Craig McDonald, the national principal investigator for the trial at UC Davis, called the nearly 54% reduction in skeletal-muscle decline “extraordinary in Duchenne,” according to a company statement released Dec. 3. Jonathan Soslow, a pediatric cardiologist at Vanderbilt, said the cardiac results mark a “significant advance” in a disease where heart issues are the leading cause of death. Capricor Therapeutics, Inc.
On Feb. 24, Chief Executive Linda Marbán called the late-breaking slot at the MDA meeting a sign of the “strength” of the evidence, adding that Capricor was still zeroed in on “a potential approval decision.” The company’s oral presentation will go up at 2:45 p.m. ET in Orlando. Capricor Therapeutics, Inc.
The FDA shot down Capricor’s therapy in July with a complete response letter, citing insufficient evidence for effectiveness and saying part of the manufacturing file wasn’t reviewable. Capricor, in January, noted the agency had come back requesting the full HOPE-3 report plus backup data—no demand for an additional trial or new patient information. Marbán called that move “expected and appropriate.” Reuters
The tone on Wall Street took a different turn after that. B. Riley Securities analyst Madison El-Saadi, commenting on the December topline results, called the HOPE-3 trial’s efficacy signal “unambiguous” across all endpoints and said he was anticipating approval. Reuters
The financials are in focus Thursday, not just the pipeline. Capricor finished September with roughly $98.6 million in cash, equivalents and marketable securities—management says that should keep things going into the fourth quarter of 2026. Third-quarter revenue? Zero, after running through all prior milestone payments from Nippon Shinyaku.

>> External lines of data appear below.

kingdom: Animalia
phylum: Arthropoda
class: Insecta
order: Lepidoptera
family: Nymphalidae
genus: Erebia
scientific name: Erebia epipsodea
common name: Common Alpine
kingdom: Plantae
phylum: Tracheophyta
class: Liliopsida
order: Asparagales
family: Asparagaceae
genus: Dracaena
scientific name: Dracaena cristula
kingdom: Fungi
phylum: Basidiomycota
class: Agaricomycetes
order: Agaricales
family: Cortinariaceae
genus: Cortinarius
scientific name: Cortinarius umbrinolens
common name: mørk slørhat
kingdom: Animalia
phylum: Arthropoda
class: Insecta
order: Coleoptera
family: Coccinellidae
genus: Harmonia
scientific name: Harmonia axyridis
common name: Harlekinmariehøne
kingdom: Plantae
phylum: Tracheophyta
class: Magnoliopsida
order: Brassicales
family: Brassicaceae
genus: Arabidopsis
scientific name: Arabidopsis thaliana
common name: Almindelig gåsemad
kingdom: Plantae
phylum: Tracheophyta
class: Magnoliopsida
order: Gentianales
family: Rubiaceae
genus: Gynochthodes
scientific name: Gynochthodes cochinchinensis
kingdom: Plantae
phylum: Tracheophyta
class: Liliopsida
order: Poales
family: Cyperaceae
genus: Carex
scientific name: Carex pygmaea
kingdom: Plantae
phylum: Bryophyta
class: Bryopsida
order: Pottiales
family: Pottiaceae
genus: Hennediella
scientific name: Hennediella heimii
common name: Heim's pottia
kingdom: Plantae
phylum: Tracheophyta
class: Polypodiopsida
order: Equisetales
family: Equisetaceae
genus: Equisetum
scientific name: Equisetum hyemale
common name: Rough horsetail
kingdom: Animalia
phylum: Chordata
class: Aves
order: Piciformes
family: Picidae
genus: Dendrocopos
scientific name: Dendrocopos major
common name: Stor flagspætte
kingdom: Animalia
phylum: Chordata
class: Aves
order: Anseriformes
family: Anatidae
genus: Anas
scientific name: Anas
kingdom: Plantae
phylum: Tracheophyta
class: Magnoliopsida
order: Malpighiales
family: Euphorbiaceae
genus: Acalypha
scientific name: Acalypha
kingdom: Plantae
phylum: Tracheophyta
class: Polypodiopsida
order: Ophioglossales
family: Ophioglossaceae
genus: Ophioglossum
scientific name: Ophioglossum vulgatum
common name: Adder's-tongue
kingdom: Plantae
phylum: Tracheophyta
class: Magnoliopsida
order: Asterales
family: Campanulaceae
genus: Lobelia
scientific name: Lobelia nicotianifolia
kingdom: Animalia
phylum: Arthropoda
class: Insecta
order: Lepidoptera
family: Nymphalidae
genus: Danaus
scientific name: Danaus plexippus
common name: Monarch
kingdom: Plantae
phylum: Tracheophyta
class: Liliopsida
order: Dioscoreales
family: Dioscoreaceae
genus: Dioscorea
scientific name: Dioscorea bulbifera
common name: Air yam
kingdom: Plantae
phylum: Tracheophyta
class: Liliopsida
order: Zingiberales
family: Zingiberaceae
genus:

Capricor is taking a cell-therapy approach in Duchenne, where safety concerns still loom large. Sarepta Therapeutics’ Elevidys stands as the sole gene therapy approved for Duchenne in the U.S., but last November, the FDA tightened its label and slapped on a boxed warning—the agency’s toughest safety notice—after fatal liver injuries occurred in non-ambulatory patients, those unable to walk independently.
Even so, Capricor faces unresolved hurdles. Its pipeline remains empty of any approved therapies, there’s no word yet on a fresh FDA decision timeline, and officials haven’t determined if the HOPE-3 data and manufacturing tweaks will actually address the concerns behind last summer’s setback.
The upcoming markers are packed in tight. Capricor will give its MDA presentation on March 11, with the results call following a day later at 4:30 p.m. ET.